Extracted entries:

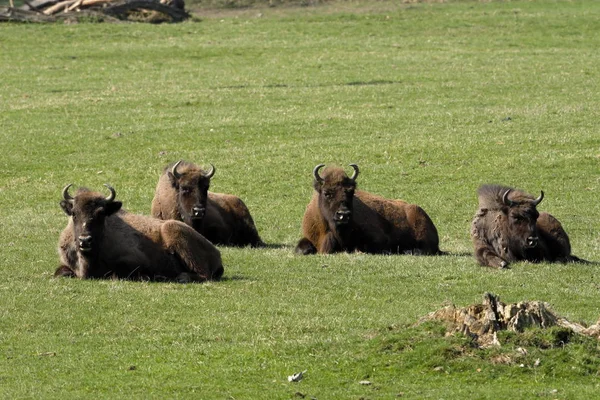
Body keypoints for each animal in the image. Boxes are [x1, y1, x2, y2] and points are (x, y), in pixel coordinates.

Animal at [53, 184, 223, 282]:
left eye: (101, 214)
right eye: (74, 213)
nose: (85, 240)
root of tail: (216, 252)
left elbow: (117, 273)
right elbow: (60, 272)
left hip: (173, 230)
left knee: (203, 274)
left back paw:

Required work: Each line containing the word "left" needs to be copied from the data above.

Reply to the exercise:
left eye: (101, 214)
left elbow: (117, 273)
left hip: (173, 230)
left knee: (203, 274)
left back paw:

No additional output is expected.